I'm looking forward to Murder in Small Town X, although I think the name's a bit of a mouthful. I would have simply called it Sunrise which is the fictional name they gave the real town of Eastport, Maine. I think they were hoping to keep it a secret, at least until its first broadcast. Too late now. It's real close to Bangor, Maine, which makes me wonder if Stephen King wasn't involved in it somehow.

The thing is the past genres of television have run their course. The logical thing is to take what has been learned and incorporate it into new genres. What has happened up until now is only the beginning, and I think MiSTX is a step in the right direction. Real contestants are put into realistic situations under controlled conditions. This turns what was once mere passive sitcoms and gameshows into vicarious thrillrides. What we've been calling reality television for the past few years is either going to crash and burn, or turn into a level of interactive art like none seen before.

This show seems to be combining "normal contestants" with paid actors, stuntmen and imagineers, to create a look and feel of a melodramatic, fictionalized but at least semi-believable murder investigation.

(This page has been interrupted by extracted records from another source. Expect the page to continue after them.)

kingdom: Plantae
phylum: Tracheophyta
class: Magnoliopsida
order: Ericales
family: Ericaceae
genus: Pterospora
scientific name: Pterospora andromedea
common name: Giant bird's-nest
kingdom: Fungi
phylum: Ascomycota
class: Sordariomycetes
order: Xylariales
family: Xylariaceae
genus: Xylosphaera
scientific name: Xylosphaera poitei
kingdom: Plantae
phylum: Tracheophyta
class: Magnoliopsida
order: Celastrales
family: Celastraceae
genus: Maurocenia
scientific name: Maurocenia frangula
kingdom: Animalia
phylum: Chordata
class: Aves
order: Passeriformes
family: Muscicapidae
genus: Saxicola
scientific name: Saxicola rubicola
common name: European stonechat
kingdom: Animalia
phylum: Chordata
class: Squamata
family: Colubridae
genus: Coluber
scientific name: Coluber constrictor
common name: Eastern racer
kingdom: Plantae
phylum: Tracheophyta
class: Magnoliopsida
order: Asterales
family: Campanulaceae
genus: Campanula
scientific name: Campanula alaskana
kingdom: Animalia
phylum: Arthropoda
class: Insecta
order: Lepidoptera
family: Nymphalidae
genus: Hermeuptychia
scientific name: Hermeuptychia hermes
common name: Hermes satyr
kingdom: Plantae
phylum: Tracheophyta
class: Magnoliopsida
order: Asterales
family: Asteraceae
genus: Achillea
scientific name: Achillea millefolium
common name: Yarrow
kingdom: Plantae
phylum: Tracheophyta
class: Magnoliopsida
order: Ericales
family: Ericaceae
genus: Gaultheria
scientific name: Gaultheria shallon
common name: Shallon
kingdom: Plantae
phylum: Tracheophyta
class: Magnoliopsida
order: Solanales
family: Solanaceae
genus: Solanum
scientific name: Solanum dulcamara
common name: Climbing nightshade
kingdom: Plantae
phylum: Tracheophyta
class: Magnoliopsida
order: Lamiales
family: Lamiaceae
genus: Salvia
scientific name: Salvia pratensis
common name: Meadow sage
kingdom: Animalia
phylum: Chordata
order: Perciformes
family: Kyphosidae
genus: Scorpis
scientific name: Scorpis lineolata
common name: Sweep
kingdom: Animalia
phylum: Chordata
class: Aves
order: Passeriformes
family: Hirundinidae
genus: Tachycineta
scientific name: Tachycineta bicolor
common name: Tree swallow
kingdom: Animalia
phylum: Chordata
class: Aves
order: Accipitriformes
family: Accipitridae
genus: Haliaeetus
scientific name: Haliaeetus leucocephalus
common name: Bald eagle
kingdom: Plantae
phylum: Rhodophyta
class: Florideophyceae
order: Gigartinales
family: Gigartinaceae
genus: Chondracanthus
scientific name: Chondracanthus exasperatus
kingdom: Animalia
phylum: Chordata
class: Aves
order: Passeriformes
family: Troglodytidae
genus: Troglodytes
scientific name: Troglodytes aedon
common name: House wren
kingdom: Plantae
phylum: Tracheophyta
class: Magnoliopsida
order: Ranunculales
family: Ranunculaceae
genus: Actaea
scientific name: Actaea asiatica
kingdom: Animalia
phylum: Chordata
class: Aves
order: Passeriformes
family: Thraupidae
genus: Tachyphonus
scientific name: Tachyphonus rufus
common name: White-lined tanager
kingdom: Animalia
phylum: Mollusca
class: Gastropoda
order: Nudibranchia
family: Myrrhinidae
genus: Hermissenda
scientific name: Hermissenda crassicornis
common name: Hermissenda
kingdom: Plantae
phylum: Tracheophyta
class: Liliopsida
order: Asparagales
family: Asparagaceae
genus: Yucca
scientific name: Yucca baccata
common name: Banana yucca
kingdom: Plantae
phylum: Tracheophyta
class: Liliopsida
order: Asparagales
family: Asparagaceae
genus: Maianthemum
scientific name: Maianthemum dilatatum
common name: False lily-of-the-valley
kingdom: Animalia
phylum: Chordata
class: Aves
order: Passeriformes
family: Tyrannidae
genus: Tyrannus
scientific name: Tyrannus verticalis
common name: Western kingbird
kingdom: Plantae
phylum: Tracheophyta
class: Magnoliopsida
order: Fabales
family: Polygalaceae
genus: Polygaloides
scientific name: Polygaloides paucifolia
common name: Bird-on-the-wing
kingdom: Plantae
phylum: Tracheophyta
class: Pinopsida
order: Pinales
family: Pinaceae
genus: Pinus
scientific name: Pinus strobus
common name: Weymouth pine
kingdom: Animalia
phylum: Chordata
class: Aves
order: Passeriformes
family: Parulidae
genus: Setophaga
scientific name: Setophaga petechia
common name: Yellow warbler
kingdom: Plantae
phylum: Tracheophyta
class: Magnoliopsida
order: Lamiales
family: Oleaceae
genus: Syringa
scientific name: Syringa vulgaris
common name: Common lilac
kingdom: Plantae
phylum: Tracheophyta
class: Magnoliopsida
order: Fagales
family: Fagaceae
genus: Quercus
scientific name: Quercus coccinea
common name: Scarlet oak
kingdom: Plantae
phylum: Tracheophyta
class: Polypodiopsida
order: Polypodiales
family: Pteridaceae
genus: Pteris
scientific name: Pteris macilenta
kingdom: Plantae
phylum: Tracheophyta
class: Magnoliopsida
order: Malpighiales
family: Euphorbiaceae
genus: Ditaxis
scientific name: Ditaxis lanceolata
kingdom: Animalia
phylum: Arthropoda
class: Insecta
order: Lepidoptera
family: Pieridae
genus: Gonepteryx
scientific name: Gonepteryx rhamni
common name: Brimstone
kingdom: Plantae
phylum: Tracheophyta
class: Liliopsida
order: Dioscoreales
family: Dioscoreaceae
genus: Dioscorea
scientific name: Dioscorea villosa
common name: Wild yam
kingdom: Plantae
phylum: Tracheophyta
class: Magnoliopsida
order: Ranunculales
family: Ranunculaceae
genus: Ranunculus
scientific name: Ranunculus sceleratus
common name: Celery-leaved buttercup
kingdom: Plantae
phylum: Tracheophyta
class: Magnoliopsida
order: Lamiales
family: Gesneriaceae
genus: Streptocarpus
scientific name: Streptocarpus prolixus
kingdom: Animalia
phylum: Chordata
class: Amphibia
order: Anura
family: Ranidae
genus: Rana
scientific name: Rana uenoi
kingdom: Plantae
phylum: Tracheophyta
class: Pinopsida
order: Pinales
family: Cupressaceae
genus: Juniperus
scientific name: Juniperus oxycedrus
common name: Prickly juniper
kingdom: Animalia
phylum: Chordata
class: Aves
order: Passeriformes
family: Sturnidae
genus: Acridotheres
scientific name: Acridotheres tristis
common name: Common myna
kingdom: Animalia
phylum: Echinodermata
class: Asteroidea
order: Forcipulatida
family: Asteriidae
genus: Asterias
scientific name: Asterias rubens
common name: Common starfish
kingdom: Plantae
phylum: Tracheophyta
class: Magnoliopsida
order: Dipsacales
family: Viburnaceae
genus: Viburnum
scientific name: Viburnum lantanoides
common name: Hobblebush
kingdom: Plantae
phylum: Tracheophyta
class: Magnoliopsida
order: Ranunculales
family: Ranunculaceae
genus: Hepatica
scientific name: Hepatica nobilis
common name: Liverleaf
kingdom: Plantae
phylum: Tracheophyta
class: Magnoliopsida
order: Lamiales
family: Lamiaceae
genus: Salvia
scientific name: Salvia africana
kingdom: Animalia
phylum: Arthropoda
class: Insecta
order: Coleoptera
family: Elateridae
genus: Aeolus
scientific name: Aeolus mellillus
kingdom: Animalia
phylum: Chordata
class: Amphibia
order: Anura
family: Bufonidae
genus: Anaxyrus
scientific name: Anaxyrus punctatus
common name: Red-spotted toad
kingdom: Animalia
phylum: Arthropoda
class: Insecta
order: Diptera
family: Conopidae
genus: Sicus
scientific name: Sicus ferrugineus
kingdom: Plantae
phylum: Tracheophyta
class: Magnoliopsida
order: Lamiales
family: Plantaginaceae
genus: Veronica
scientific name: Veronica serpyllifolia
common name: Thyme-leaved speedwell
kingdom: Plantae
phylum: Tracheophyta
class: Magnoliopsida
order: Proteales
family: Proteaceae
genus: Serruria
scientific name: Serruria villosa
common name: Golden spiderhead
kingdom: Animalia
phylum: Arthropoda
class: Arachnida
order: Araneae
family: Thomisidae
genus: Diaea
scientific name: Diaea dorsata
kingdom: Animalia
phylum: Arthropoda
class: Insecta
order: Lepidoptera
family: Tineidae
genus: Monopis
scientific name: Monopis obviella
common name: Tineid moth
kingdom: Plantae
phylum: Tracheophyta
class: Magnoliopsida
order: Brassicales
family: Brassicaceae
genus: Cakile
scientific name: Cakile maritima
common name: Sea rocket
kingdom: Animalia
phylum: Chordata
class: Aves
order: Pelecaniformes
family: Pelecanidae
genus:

The show's already in the can, probably still undergoing post production and editing. We've heard no reports that anyone actually got hurt, so it sounds like good, clean fun. So far as safety is placed first in shows like this, Fear Factor and the like, I think eventually reality TV will actually find itself getting some respect. I wouldn't be willing to bet money on it, but it does offer hope.

Now here's an interesting question which may or may not keep this thread alive: If you were made executive producer of a reality based show, and given carte blanche to create the premise and produce the show, what would you do? What would be the ideal reality television show for you?